With Little Power Comes Great Responsibility
This work highlights a critical methodological issue for the NLP community, as underpowered experiments can lead to exaggerated findings and hinder reliable progress in the field.
The paper addresses the problem of underpowered experiments in NLP, which makes it difficult to distinguish statistical noise from meaningful model improvements, and finds that underpowered experiments are common, with typical test sets in machine translation having about 75% power to detect differences of 1 BLEU point.
Despite its importance to experimental design, statistical power (the probability that, given a real effect, an experiment will reject the null hypothesis) has largely been ignored by the NLP community.

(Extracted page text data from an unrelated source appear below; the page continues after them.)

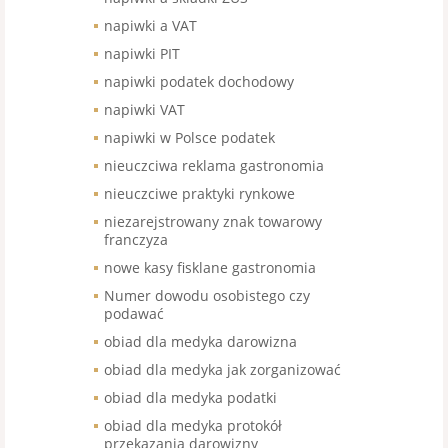
napiwki a VAT
napiwki PIT
napiwki podatek dochodowy
napiwki VAT
napiwki w Polsce podatek
nieuczciwa reklama gastronomia
nieuczciwe praktyki rynkowe
niezarejstrowany znak towarowy
franczyza
nowe kasy fisklane gastronomia
Numer dowodu osobistego czy
podawać
obiad dla medyka darowizna
obiad dla medyka jak zorganizować
obiad dla medyka podatki
obiad dla medyka protokół
przekazania darowizny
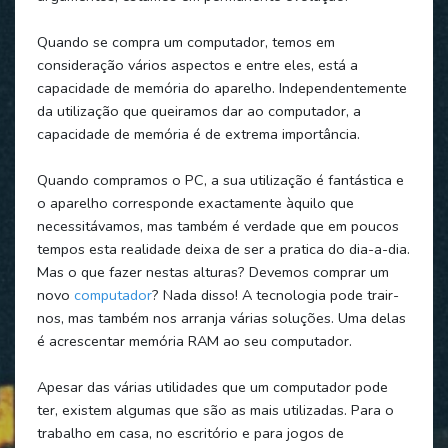
Quando se compra um computador, temos em
consideração vários aspectos e entre eles, está a
capacidade de memória do aparelho. Independentemente
da utilização que queiramos dar ao computador, a
capacidade de memória é de extrema importância.
Quando compramos o PC, a sua utilização é fantástica e
o aparelho corresponde exactamente àquilo que
necessitávamos, mas também é verdade que em poucos
tempos esta realidade deixa de ser a pratica do dia-a-dia.
Mas o que fazer nestas alturas? Devemos comprar um
novo
computador
? Nada disso! A tecnologia pode trair-
nos, mas também nos arranja várias soluções. Uma delas
é acrescentar memória RAM ao seu computador.
Apesar das várias utilidades que um computador pode
ter, existem algumas que são as mais utilizadas. Para o
trabalho em casa, no escritório e para jogos de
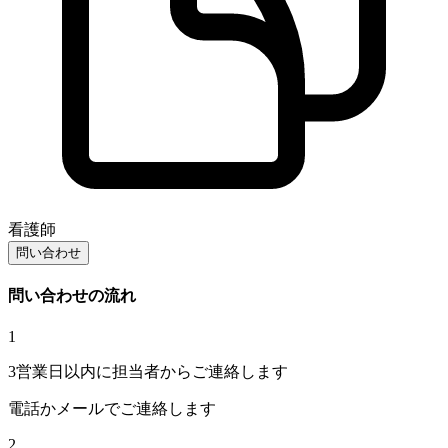
看護師
問い合わせ
問い合わせの流れ
1
3営業日以内に担当者からご連絡します
電話かメールでご連絡します
2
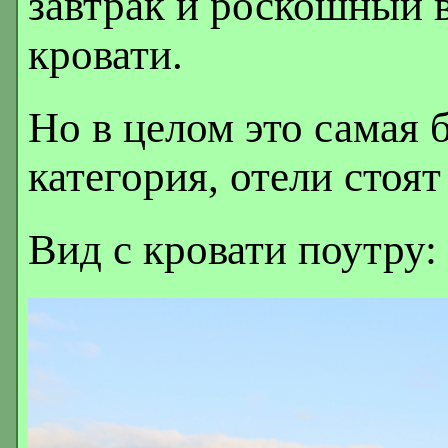
завтрак и роскошный в
кровати.
Но в целом это самая
категория, отели стоят
Вид с кровати поутру:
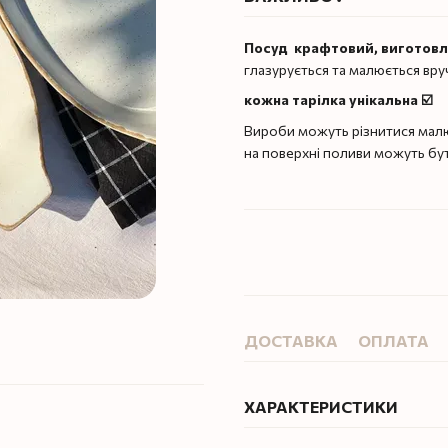
Посуд крафтовий, виготов
глазурується та малюється вру
кожна тарілка унікальна ☑️
Вироби можуть різнитися малю
на поверхні поливи можуть бу
ДОСТАВКА
ОПЛАТА
ХАРАКТЕРИСТИКИ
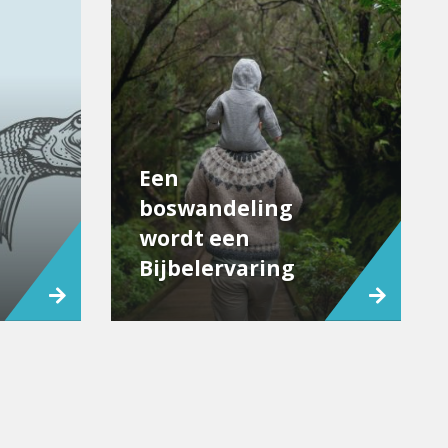
Een
boswandeling
wordt een
Bijbelervaring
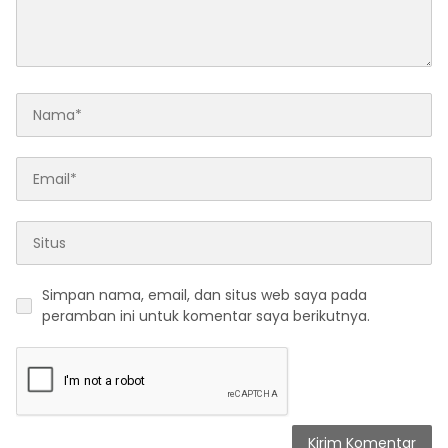
Simpan nama, email, dan situs web saya pada
peramban ini untuk komentar saya berikutnya.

Underpowered experiments make it more difficult to discern the difference between statistical noise and meaningful model improvements, and increase the chances of exaggerated findings. By meta-analyzing a set of existing NLP papers and datasets, we characterize typical power for a variety of settings and conclude that underpowered experiments are common in the NLP literature. In particular, for several tasks in the popular GLUE benchmark, small test sets mean that most attempted comparisons to state of the art models will not be adequately powered. Similarly, based on reasonable assumptions, we find that the most typical experimental design for human rating studies will be underpowered to detect small model differences, of the sort that are frequently studied. For machine translation, we find that typical test sets of 2000 sentences have approximately 75% power to detect differences of 1 BLEU point. To improve the situation going forward, we give an overview of best practices for power analysis in NLP and release a series of notebooks to assist with future power analyses.